Navy News
- Front cover, December 2009
- Type: Monthly newspaper
- Format: Online and compact
- Publisher: Ministry of Defence
- Editor: Lorraine Proudlock
- News editor: Richard Hargreaves
- Founded: 1954
- Headquarters: HMS Excellent
- City: Portsmouth
- Country: UK
- Circulation: 35,000 copies per month (as of July 2017)
- Readership: c.100,000
- ISSN: 0028-1670
- OCLC number: 70249744
- Website: www.royalnavy.mod.uk/navynews

= Navy News =

UK newspaper

Navy News is the official newspaper of the British Royal Navy, produced by a small team of editorial and support staff and published by the Ministry of Defence on a monthly basis.

The content of the newspaper is varied, ranging from information for all serving personnel of whatever rank or specialisation to Sea Cadets and former shipmates. Members of the public with an interest in the Royal Navy, Royal Marines and the Fleet Air Arm also have access to the newspaper.

The newspaper is distributed free to serving personnel (ratio 1:5), and is available to members of the public through subscription or through a newsagent. Up to 35,000 copies are printed each month.

Navy News includes sections on news; special features; sport; book reviews; association news; people; charity work; Fleet Focus (where the ships are deployed); 2-6 (for serving personnel); letters and the very popular noticeboard (on which readers can search for old shipmates, notify deaths and reunions or ask a question).

In 1998 it was decided to create a website which has been running ever since. It always includes regularly updated news stories as well as notifying readers about reunions; people searches and other features.

In April 2007, the first free digital edition of Navy News was launched on the website, and each edition since then has appeared giving free access to readers worldwide; to date over 300 editions have been uploaded.

Another popular innovation is the recording of sections of the Navy News, initially recorded onto 90-minute tapes, but now recorded digitally onto memory sticks with no restriction on length of time.

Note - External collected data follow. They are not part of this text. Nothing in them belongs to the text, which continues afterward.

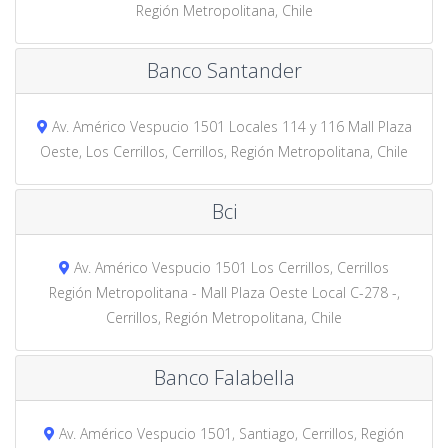
Región Metropolitana, Chile
Banco Santander
Av. Américo Vespucio 1501 Locales 114 y 116 Mall Plaza
Oeste, Los Cerrillos, Cerrillos, Región Metropolitana, Chile
Bci
Av. Américo Vespucio 1501 Los Cerrillos, Cerrillos
Región Metropolitana - Mall Plaza Oeste Local C-278 -,
Cerrillos, Región Metropolitana, Chile
Banco Falabella
Av. Américo Vespucio 1501, Santiago, Cerrillos, Región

This is then distributed by the Portsmouth Area Talking News to visually impaired persons for free, through the ‘Articles for the Blind’ scheme all over the world.

==History==

The paper was founded in 1954 (with £300 from the then Victory Barracks (now HMS Nelson) pigswill fund, the proceeds of 'gash' food from the mess sold to local farmers!) purely to serve the Portsmouth Command, after all Plymouth had its own 'Guzz Gazette' and Chatham had its own 'Chats'.
Within a few months Navy News success allowed it to expand to cover the whole of the Senior Service. Today it is estimated to have more than 100,000 readers worldwide, possibly many more, as there is evidence of how individual copies are passed around whole ship's companies, ex-pat communities and ex-Service associations who use its columns to keep in touch with present developments and old shipmates. Not to mention wives and families and, most of all perhaps, people who are just interested in the Navy and what it does.

Embassy attachés and media correspondents scan its pages, regularly picking up items they have missed through official lines of communication. There have been some notable scoops over the years including the cancellation of the rum issue ordered by First Sea Lord Admiral Sir Michael 'Dry Ginger' Le Fanu in 1970 and the full integration of the WRNS into the Naval Service in 1993.

The newspaper is published on the first of each month and the production run is up to 35,000 copies monthly.